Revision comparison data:
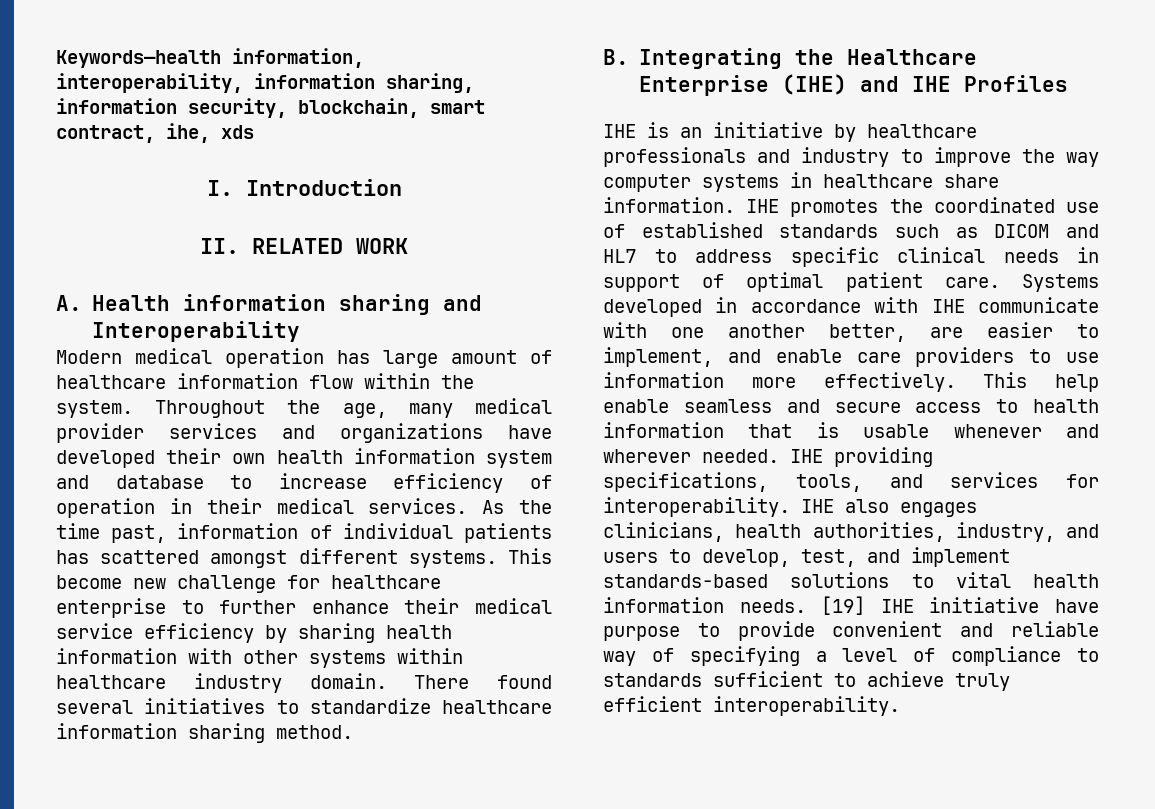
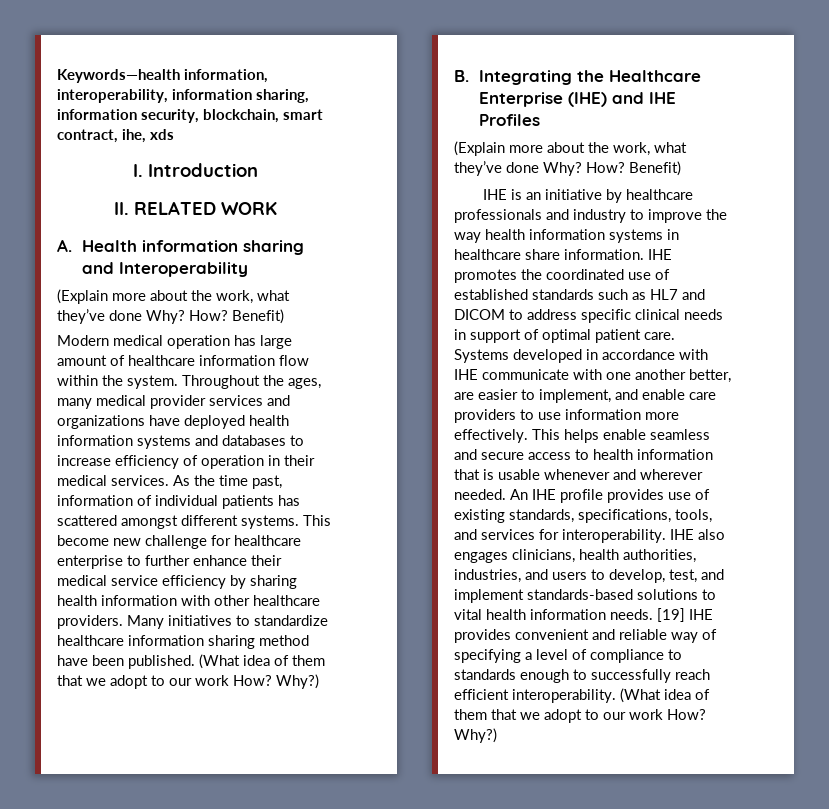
(300, 331) none -> [57,289,290,304] [57,309,284,324] // (Explain more about the work, what they’ve done Why? How? Benefit)
[342,403,387,418] age, -> [288,378,321,389] ages,
[56,448,552,468] [56,475,204,489] developed their own health information system and database -> [184,415,289,429] [57,435,286,449] deployed health information systems and databases
[309,648,463,668] [56,673,552,693] [56,700,133,714] systems within healthcare industry domain. There found several -> [253,595,320,606] [57,615,164,629] healthcare providers. Many
[276,725,353,739] method. -> [259,635,309,646] [57,654,325,669] [57,674,319,689] method have been published. (What idea of them that we adopt to our work How? Why?)
(1068, 83) none -> [454,141,687,156] [454,161,681,176] // (Explain more about the work, what they’ve done Why? How? Benefit)
[603,174,691,192] computer -> [485,229,605,240] health information
[994,224,1099,238] [603,249,636,263] DICOM and HL7 -> [650,289,705,300] [454,309,505,320] HL7 and DICOM
[1055,374,1099,392] help -> [564,429,599,443] helps
[790,447,933,467] IHE providing -> [510,489,710,503] [454,509,574,523] An IHE profile provides use of existing standards,
[955,522,1055,542] industry, -> [454,569,521,583] industries,
[929,597,1099,613] [603,621,815,641] initiative have purpose to provide -> [454,629,511,643] provides
[713,671,1010,691] [603,696,900,716] sufficient to achieve truly efficient interoperability. -> [520,669,710,683] [454,688,710,703] [454,709,706,723] [454,728,497,743] enough to successfully reach efficient interoperability. (What idea of them that we adopt to our work How? Why?)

## Problem requirements
Your answer should be a single number: the count of lines in the entries that contain the word "about".

## Output
2